Painfully slow rebalance/RAID conversion

Processor is an i3-6100.

I previously had:

  • RAID 1
  • 8 TB x 2
  • 6 TB x 2
  • 2 TB x 4
  • 14 TB of data

A 2 TB drive failed, so I removed 2 of them from the pool. This took about a week. I purchased two new 8 TB drives and put them in last weekend. I’ve added them to the pool and am changing the pool to RAID 6.

btrfs balance status /mnt2/main_pool indicates that the rebalance has 73% to go, so about 3 more weeks.

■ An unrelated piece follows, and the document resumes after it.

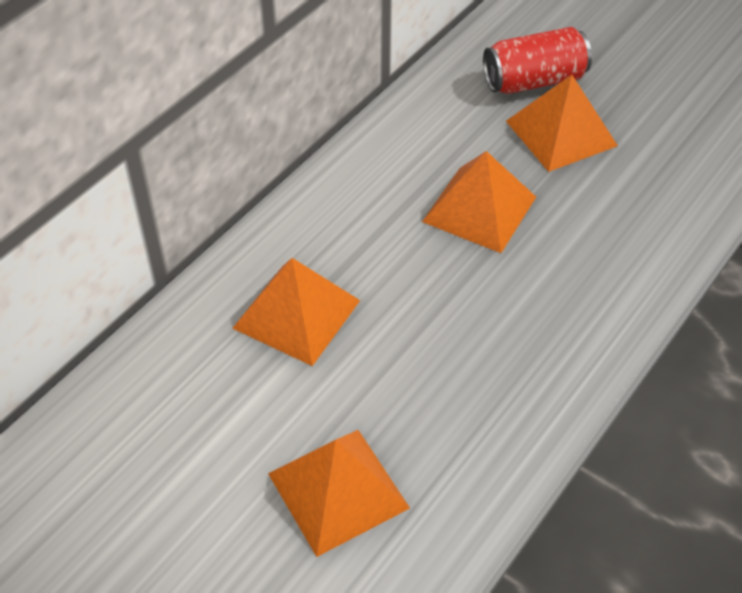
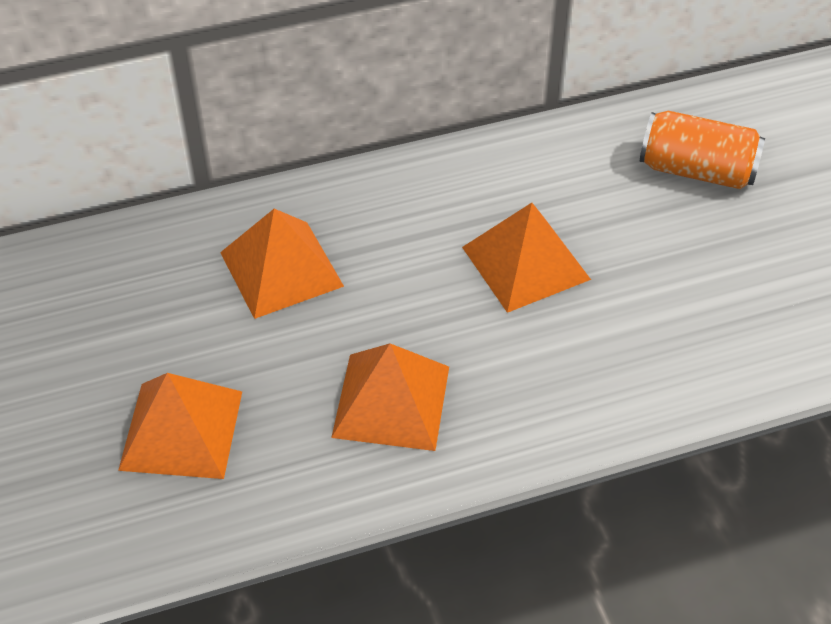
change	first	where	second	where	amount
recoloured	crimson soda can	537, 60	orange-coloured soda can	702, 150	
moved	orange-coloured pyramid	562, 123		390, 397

Is it normal for it to take this long? Plex is almost unusable right now, it’ll play for 2 to 3 minutes then pause for 5 seconds or so. The kids and wife aren’t happy. I’m getting by with copying everything to a laptop and playing it from there.

Down the road, I plan on removing the other two 2 TB drives and replacing them as well. So long as I don’t change the RAID level, it should go more quickly right?

@Noggin Hello again.

Pretty much yes, especially the raid 5/6 variants can be extra slow. Also note that the btrfs parity raid levels of 5 and 6 are not generally recommended for production use. Though I expect you know this already.

The main slow down in almost all cases is quotas and if you are running any more recent stable subscription you can disable quotas. But all our current testing variants (now older) will suffer Web-UI breakage if quotas are disabled. Quotas disabled state will remove the ability to see finer grained usage but should fairly massively speed up such processes as balance for example. It will also significantly improve the interactivity of the system as it will have far far less to calculate and so will be more available for other tasks. This is a know area of weakness for btrfs and has recently received a few significant improvements so we should get those going forward.

and also available in the pool details page:

quota-setting-in-pool-detail-page

Note that you can also disable quotas via the command line and the Web-UI should reflect this, (if stable channel) and after an web page refresh, as the canonical reference is the pool itself. Although the Web-UI may take a while to respond if the system is super busy such as it tends to be in these circumstances.

There are also performance improvements on the Rockstor side that help with interactivity in such settings that are due to land in 3.9.2-49. But quotas enabled is the main cause here usually.

Hope that helps and let us know how it goes.

1 Like

Thanks Phil. I’ve disabled quotas and will check the percentage in a couple more days. Server uptime is 7 days and a couple of hours, so it’s been going at roughly 4% per 24 hours. I’ll try Plex again too now that quotas are turned off.

And yes, I’m aware that RAID5/6 isn’t for production usage. I’m on a UPS and the system will shut down gracefully after a couple of minutes without power so I think that covers the worst of the issues. I have local and offsite backup, so it’s only time that I’ll lose at worst. Thank you for the reminder though!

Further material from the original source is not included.